═══ Record extracts ═══

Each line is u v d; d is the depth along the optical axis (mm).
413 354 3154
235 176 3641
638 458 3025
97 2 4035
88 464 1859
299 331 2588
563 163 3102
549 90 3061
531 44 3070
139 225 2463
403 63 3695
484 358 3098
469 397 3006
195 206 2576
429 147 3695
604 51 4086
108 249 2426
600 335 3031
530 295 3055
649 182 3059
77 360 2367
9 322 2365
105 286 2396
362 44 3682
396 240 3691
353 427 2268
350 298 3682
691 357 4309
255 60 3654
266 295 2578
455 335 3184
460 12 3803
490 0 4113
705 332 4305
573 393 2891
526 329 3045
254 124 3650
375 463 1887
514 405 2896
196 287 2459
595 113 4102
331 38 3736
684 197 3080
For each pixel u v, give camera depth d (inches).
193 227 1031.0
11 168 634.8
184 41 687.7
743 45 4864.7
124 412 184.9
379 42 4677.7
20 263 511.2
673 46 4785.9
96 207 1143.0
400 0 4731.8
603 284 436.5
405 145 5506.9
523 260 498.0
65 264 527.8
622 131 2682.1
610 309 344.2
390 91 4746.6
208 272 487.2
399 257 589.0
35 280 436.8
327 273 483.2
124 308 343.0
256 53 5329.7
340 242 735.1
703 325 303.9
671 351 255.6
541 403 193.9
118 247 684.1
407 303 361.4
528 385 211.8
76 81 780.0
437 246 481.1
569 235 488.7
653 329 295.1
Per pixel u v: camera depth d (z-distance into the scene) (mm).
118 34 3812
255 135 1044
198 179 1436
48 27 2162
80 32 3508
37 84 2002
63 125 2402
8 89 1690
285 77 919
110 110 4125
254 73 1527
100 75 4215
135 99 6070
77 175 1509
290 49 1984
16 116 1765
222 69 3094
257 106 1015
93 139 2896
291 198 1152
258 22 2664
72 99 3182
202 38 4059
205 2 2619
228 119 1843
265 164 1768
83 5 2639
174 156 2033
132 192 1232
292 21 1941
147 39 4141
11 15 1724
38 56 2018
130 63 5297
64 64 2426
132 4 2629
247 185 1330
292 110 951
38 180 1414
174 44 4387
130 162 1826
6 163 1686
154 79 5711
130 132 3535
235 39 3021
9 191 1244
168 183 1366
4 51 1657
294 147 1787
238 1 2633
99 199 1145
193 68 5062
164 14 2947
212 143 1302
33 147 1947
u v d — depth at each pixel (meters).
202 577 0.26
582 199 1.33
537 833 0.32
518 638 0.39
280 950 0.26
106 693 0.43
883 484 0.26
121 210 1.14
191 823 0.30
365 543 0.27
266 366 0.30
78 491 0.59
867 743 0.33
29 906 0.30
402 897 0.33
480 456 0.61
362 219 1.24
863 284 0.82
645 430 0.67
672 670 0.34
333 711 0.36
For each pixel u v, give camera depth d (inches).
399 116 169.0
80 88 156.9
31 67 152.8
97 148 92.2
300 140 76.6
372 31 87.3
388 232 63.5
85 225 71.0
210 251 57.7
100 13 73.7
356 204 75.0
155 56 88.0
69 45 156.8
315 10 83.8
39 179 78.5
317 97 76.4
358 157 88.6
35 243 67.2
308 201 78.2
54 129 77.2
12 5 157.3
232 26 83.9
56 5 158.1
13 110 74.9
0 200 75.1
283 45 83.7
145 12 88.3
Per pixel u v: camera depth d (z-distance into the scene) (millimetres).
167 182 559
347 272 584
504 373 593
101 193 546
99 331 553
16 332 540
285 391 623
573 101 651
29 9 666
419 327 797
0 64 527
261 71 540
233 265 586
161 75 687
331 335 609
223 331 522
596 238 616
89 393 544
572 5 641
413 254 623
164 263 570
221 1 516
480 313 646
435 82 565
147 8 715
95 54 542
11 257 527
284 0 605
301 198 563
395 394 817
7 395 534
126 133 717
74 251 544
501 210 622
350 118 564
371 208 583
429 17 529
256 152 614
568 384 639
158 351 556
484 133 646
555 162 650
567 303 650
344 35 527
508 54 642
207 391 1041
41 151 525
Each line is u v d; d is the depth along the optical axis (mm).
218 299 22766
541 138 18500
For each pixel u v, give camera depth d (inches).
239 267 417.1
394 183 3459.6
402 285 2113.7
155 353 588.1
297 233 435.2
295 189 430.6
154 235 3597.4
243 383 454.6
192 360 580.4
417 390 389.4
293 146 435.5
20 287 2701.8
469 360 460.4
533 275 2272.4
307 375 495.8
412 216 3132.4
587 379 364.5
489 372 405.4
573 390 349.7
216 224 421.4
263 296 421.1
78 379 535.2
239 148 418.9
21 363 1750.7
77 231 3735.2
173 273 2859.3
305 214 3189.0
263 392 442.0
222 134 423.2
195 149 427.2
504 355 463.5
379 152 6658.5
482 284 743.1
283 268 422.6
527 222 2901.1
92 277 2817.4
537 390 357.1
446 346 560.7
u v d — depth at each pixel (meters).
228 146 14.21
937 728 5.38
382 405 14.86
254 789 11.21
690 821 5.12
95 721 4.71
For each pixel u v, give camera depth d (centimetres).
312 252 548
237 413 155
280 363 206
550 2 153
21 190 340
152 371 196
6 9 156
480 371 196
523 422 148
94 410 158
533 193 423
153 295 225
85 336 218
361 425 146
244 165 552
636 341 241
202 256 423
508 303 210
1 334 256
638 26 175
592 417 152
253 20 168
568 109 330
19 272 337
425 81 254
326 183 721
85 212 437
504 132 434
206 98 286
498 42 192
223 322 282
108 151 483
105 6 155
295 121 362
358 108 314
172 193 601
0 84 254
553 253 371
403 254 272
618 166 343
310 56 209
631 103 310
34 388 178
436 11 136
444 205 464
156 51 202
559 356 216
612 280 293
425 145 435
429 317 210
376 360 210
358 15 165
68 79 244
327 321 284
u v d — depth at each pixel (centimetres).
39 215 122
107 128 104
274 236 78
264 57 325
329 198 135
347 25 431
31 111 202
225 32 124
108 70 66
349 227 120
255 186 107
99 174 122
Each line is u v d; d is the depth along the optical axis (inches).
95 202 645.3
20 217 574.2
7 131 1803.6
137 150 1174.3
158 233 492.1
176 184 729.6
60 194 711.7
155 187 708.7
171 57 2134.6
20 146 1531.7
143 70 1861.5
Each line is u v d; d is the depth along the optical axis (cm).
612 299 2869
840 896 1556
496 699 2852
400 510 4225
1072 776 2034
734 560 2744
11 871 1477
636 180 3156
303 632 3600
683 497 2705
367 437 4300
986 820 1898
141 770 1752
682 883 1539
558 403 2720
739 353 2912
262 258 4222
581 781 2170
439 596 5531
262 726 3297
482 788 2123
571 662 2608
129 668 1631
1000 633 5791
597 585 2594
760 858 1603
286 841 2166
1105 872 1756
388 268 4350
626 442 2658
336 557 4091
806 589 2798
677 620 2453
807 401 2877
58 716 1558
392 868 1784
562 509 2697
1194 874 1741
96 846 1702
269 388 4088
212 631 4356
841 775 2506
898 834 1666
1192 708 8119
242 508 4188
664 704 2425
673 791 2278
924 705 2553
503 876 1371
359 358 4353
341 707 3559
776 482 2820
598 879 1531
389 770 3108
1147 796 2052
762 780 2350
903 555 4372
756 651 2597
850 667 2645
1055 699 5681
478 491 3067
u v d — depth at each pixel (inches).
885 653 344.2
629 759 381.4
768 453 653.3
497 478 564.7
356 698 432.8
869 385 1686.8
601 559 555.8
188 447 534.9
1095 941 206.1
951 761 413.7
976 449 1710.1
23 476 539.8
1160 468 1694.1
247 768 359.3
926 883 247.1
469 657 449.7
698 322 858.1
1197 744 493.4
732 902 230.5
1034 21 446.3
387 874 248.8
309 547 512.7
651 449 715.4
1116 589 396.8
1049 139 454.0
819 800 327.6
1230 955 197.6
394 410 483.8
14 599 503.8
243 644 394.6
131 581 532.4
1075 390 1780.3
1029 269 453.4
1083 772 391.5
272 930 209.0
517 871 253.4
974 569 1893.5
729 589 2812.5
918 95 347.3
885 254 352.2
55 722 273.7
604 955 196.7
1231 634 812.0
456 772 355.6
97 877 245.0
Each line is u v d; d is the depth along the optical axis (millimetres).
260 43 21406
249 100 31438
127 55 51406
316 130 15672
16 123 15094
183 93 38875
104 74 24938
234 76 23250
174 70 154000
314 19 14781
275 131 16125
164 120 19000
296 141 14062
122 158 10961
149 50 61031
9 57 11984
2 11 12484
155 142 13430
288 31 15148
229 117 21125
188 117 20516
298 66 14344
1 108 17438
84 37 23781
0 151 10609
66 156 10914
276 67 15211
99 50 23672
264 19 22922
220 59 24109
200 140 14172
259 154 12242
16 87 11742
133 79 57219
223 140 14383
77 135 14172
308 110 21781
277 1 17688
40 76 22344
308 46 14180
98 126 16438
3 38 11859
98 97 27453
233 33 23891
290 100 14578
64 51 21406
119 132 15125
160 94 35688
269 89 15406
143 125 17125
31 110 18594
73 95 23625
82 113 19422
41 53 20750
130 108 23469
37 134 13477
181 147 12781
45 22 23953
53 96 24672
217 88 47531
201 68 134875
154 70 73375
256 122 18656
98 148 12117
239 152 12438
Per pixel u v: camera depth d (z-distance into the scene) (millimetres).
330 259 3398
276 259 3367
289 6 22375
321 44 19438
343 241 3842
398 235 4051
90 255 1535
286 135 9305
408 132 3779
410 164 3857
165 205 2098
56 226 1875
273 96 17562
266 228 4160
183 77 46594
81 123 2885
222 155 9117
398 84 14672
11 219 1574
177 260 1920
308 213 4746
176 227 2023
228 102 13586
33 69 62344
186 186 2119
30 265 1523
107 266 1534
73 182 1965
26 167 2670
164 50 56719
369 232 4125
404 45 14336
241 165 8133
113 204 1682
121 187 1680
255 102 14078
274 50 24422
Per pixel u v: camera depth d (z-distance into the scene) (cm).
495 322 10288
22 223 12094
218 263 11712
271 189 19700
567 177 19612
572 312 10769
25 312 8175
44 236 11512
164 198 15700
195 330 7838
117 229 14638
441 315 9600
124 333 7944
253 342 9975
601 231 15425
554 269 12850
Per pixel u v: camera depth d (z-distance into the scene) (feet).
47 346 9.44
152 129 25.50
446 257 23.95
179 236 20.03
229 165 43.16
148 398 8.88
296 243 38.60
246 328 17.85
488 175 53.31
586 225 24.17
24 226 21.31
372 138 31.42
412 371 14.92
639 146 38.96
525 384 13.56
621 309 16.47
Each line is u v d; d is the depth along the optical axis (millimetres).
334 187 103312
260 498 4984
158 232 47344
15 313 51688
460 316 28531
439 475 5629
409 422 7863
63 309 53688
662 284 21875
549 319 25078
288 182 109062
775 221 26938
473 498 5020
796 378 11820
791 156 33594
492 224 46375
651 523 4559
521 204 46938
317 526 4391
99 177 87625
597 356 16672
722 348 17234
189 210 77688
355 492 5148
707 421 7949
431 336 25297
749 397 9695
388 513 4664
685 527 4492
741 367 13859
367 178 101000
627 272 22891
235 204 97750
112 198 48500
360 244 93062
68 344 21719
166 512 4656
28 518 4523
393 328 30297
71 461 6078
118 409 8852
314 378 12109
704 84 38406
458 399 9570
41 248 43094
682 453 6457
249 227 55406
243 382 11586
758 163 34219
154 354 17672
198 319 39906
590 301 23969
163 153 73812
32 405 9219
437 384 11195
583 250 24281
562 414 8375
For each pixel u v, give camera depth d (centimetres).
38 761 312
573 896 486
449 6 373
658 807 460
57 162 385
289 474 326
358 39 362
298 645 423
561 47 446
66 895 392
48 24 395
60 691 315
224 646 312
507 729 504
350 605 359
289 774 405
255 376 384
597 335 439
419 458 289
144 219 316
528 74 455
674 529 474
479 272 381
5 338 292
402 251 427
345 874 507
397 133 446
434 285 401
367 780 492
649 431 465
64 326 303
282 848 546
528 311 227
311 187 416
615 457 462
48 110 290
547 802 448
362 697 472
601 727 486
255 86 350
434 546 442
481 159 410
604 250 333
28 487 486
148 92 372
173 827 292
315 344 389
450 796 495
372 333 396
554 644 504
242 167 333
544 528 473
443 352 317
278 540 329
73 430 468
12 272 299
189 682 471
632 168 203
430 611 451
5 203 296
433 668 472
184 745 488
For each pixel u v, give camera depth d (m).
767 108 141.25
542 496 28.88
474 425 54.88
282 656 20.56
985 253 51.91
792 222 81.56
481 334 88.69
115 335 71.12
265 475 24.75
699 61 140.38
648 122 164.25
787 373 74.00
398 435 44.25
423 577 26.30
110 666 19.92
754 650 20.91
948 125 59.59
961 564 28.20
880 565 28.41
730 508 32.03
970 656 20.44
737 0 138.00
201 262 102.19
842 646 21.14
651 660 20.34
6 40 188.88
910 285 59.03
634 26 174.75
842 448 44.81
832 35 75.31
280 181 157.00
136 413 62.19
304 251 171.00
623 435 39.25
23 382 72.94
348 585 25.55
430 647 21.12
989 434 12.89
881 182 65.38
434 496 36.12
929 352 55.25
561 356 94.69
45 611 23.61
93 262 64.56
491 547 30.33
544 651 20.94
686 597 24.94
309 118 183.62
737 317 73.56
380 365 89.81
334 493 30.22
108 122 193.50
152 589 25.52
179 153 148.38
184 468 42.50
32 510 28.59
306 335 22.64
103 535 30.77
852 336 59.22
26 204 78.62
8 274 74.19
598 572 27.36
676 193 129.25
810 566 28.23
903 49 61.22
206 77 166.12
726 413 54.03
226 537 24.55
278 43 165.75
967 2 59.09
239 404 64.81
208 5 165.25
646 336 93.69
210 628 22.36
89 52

═══

#### Task prompt
From the material above, copy exactly the lines between the line holding "198 179 1436" and the line holding "154 235 3597.4", inclusive, and only those.

#### Finished task
198 179 1436
48 27 2162
80 32 3508
37 84 2002
63 125 2402
8 89 1690
285 77 919
110 110 4125
254 73 1527
100 75 4215
135 99 6070
77 175 1509
290 49 1984
16 116 1765
222 69 3094
257 106 1015
93 139 2896
291 198 1152
258 22 2664
72 99 3182
202 38 4059
205 2 2619
228 119 1843
265 164 1768
83 5 2639
174 156 2033
132 192 1232
292 21 1941
147 39 4141
11 15 1724
38 56 2018
130 63 5297
64 64 2426
132 4 2629
247 185 1330
292 110 951
38 180 1414
174 44 4387
130 162 1826
6 163 1686
154 79 5711
130 132 3535
235 39 3021
9 191 1244
168 183 1366
4 51 1657
294 147 1787
238 1 2633
99 199 1145
193 68 5062
164 14 2947
212 143 1302
33 147 1947
u v d — depth at each pixel (meters).
202 577 0.26
582 199 1.33
537 833 0.32
518 638 0.39
280 950 0.26
106 693 0.43
883 484 0.26
121 210 1.14
191 823 0.30
365 543 0.27
266 366 0.30
78 491 0.59
867 743 0.33
29 906 0.30
402 897 0.33
480 456 0.61
362 219 1.24
863 284 0.82
645 430 0.67
672 670 0.34
333 711 0.36
For each pixel u v, give camera depth d (inches).
399 116 169.0
80 88 156.9
31 67 152.8
97 148 92.2
300 140 76.6
372 31 87.3
388 232 63.5
85 225 71.0
210 251 57.7
100 13 73.7
356 204 75.0
155 56 88.0
69 45 156.8
315 10 83.8
39 179 78.5
317 97 76.4
358 157 88.6
35 243 67.2
308 201 78.2
54 129 77.2
12 5 157.3
232 26 83.9
56 5 158.1
13 110 74.9
0 200 75.1
283 45 83.7
145 12 88.3
Per pixel u v: camera depth d (z-distance into the scene) (millimetres).
167 182 559
347 272 584
504 373 593
101 193 546
99 331 553
16 332 540
285 391 623
573 101 651
29 9 666
419 327 797
0 64 527
261 71 540
233 265 586
161 75 687
331 335 609
223 331 522
596 238 616
89 393 544
572 5 641
413 254 623
164 263 570
221 1 516
480 313 646
435 82 565
147 8 715
95 54 542
11 257 527
284 0 605
301 198 563
395 394 817
7 395 534
126 133 717
74 251 544
501 210 622
350 118 564
371 208 583
429 17 529
256 152 614
568 384 639
158 351 556
484 133 646
555 162 650
567 303 650
344 35 527
508 54 642
207 391 1041
41 151 525
Each line is u v d; d is the depth along the optical axis (mm).
218 299 22766
541 138 18500
For each pixel u v, give camera depth d (inches).
239 267 417.1
394 183 3459.6
402 285 2113.7
155 353 588.1
297 233 435.2
295 189 430.6
154 235 3597.4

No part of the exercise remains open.